サラマンドラの水槽

μία γὰρ χελιδὼν ἔαρ οὐ ποιεῖ, οὐδὲ μία ἡμέρα. (Arist. EN. 1098a18-19)

言語哲学入門

言語哲学を学ぶ人のために

言語哲学を学ぶ人のために

 

専門ではありませんが、せっかく読み終わったので記録がてら感想を。

内容と執筆者はこちらを参照。

 

目次のとおり、第I部では言語哲学の基礎、第II部では意味論、そして第III部では行為としての言語が扱われています。

私の当初のお目当ては第II部「意味論」でした。勉強のためというのもあるのですが、この本を読みこなすためという目的が強かったです。

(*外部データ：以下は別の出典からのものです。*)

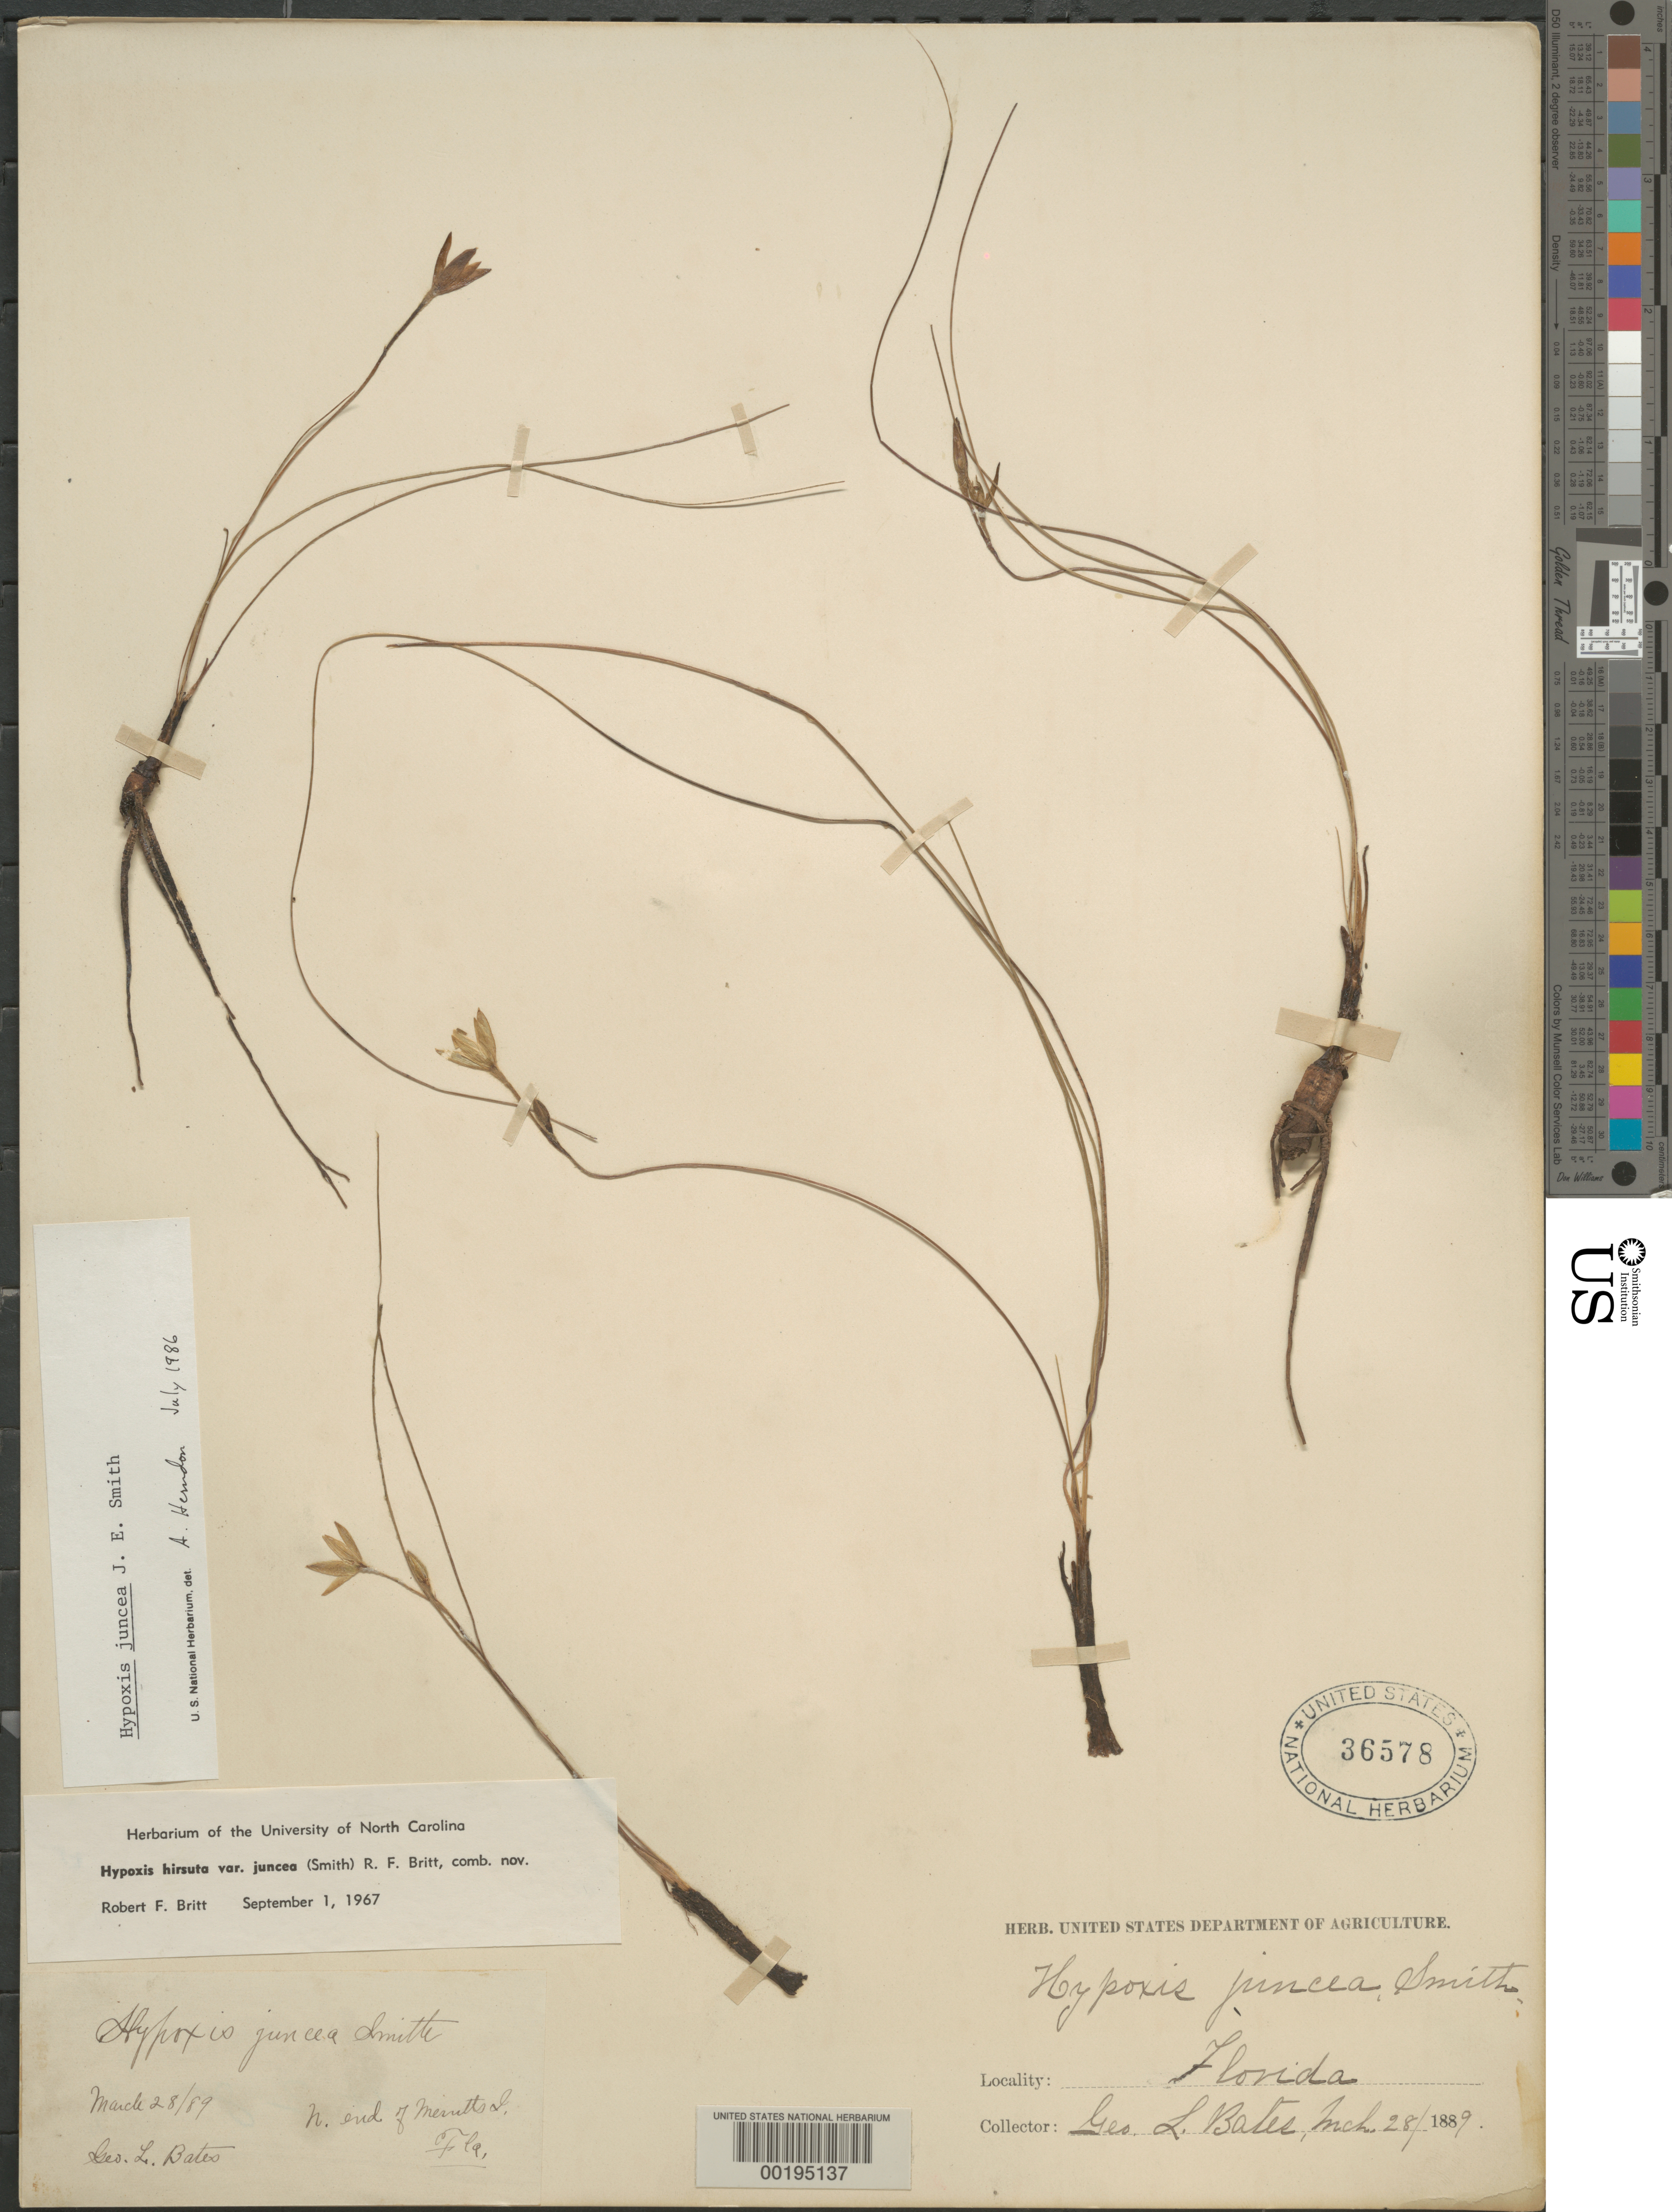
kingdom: Plantae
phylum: Tracheophyta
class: Liliopsida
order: Asparagales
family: Hypoxidaceae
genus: Hypoxis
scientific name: Hypoxis juncea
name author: Small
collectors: G. Bates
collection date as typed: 28 Mar 1889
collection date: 1889-03-28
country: United States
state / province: Florida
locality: N end of merritts i.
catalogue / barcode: US 36578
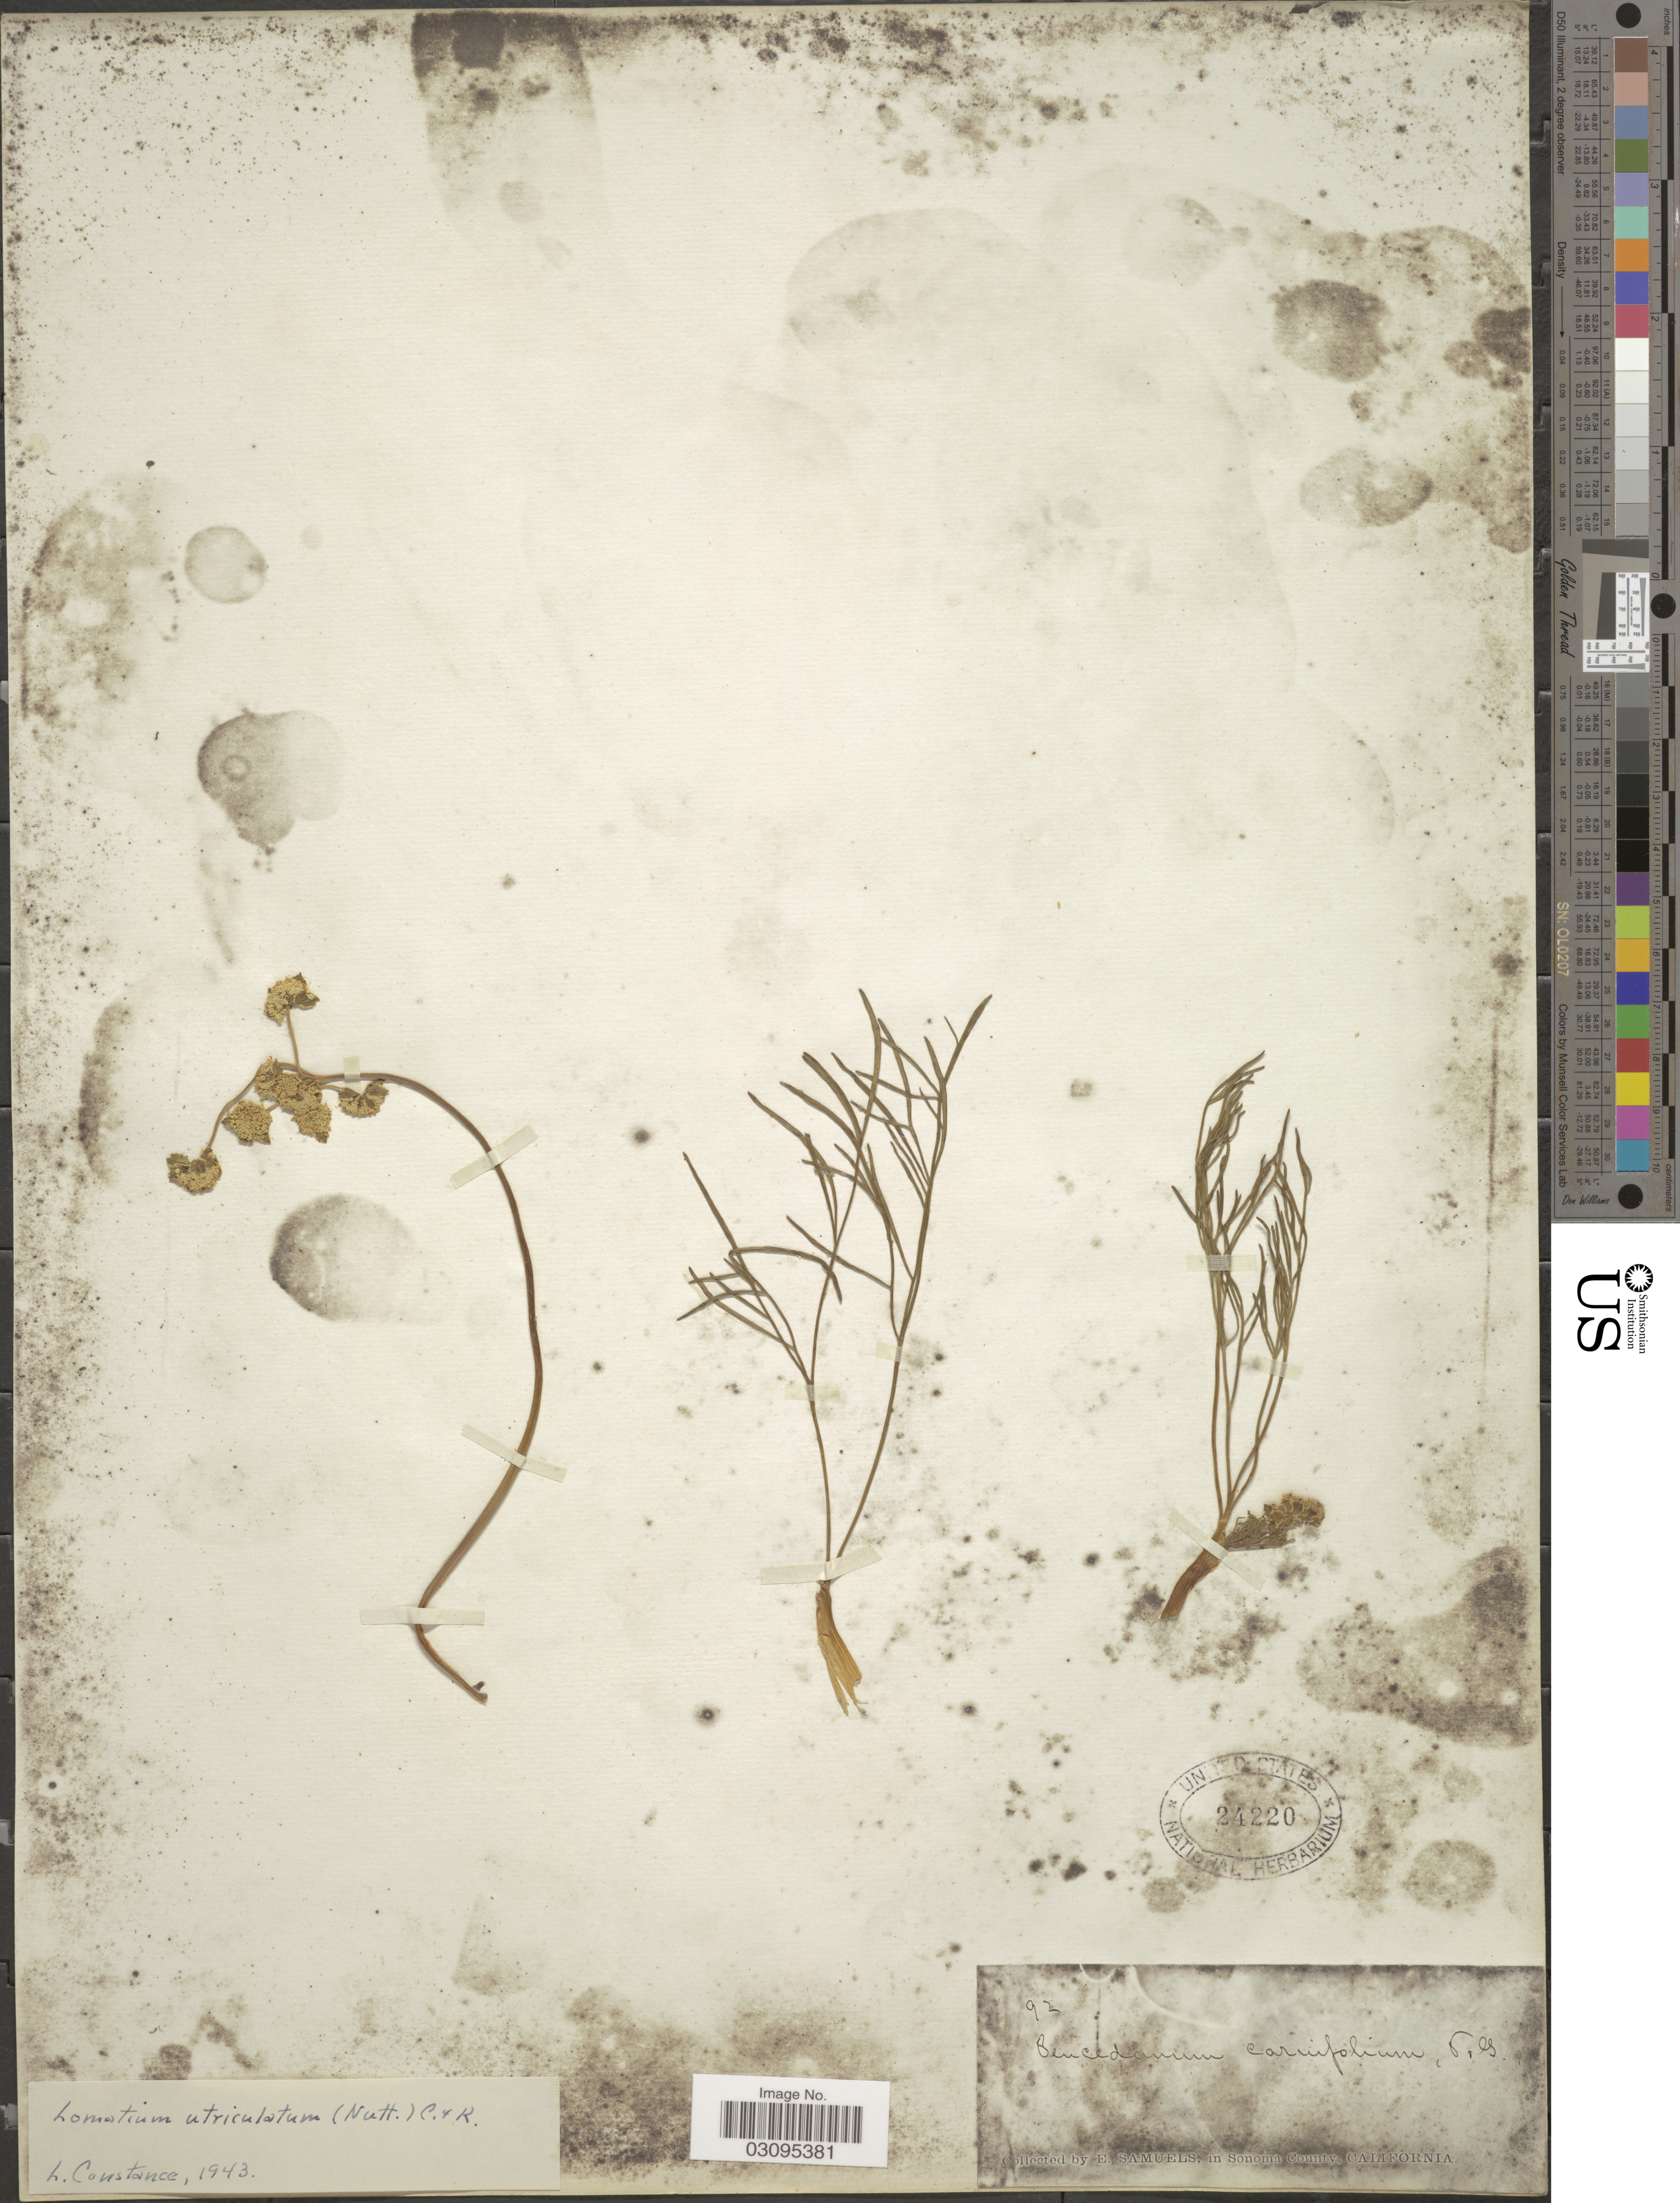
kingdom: Plantae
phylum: Tracheophyta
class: Magnoliopsida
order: Apiales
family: Apiaceae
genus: Lomatium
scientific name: Lomatium utriculatum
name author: (Nutt. ex Torr. & A. Gray) J.M. Coult. & Rose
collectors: E. Samuels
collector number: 92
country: United States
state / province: California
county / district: Sonoma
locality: In Sonoma County.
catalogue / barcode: US 24220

当初の目論見どおりその目的は或る程度達成されたのですが(といってもまだまだ理解の及ばないところがたくさんありますが)、第III部を楽しく読めたことは意外でした。

私の専門にあまり関係がないため読み飛ばすつもりでいたのですが、むしろ専門に関係がないからこそ、ぐいぐいと引きこまれていく感じがありました。特に、序「行為としての言語」を読んだことで、デイヴィドソンが出来事個体の存在を認める存在論にコミットした理由をあらためておさえることができたのは収穫でした。

 

かくしてデイヴィドソンは、出来事個体の存在にコミットしても、自然言語の文においてもともと措定されている存在者以外の新たな存在者を意味論に持ち込まないという指針を遵守していると言い続けることができるわけである。(pp. 187-188)

 

このあたりの議論は現代哲学を研究されている方には常識的なことなのでしょうが、そのことを平明な文章で門外漢にわかりやすく伝えていただけるのは非常に助かります。

もちろん、第I部も楽しく読めました。中でも、第3章「経験主義の三つのドグマ」が、またまたデイヴィドソン関係ですが、この議論の歴史的な流れをクリアに伝えてくれるものだったと思います。